Each year in this country more than a million children are estimated to suffer from abuse and neglect. The Yale investigator is a psychiatrist, treating adults who suffered from such early life stress as children. He anticipates that cellular imaging in mice exposed to stress will provide the basis for understanding the molecular events involved in human responses to stress. Research has shown that mice and non-human primates exposed to early life stress undergo modifications in fearful behavior and cognition, and also suggests that stress in early life may alter their brain’s synaptic plasticity. Specifically, while ordinarily during brain development a myriad of synapses (connections between brain cells) develop and those that are not used are pruned back, stress appears to hinder this normal pruning process.

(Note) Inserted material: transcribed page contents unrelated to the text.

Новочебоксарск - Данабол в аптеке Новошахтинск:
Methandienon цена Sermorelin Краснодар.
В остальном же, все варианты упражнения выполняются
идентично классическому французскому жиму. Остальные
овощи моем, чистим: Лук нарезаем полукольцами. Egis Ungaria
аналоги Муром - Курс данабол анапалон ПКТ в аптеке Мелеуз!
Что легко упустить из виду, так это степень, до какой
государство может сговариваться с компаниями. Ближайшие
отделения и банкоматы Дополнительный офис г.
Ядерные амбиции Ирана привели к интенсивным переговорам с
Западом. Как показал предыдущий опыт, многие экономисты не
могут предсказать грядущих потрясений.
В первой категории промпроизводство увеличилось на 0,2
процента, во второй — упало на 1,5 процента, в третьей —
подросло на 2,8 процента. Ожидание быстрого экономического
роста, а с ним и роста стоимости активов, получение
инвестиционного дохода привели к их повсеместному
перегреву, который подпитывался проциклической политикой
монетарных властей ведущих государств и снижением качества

The reason for this lack of synaptic pruning, according to the Yale researchers’ recent studies, may relate to an innate immune system protein called “LBP” (lipopolysaccharide binding protein). Ordinarily this protein appears to summon immune “microglial” cells to enter the brain’s hippocampus and prune and clear away unused synapses. During acute or chronic stress, though, hippocampal LBP levels decrease. The investigators hypothesize that early life stress hormones reduce these LBP protein levels. Fewer microglia are summoned to the hippocampus to prune and remove unused synapses. Instead, thick synapses develop that later in the life of adult mice are associated with abnormal fearful and emotional behaviors. The researchers will test this hypothesis in young mice that undergo stress and see whether their synapses and behaviors are similar to those in mice that have been bred to have no LBP protein and therefore no ability to attract microglia into the brain to prune unused synapses. Additionally, they will see whether blood LBP levels are decreased in response to stress. If so, the research ultimately could lead to the ability to detect the effects of early life stress through blood tests, and to treat the physiological effects, and perhaps the emotional and cognitive effects, by bolstering levels of the LPB protein.
Significance: If this animal study helps to identify how early life stress and the innate immune system interact in the brain to alter healthy synaptic development in early life and complex behaviors later in life, the findings will provide the necessary first step toward studying and understanding this process in humans and ultimately may lead to early diagnosis and preventive measures.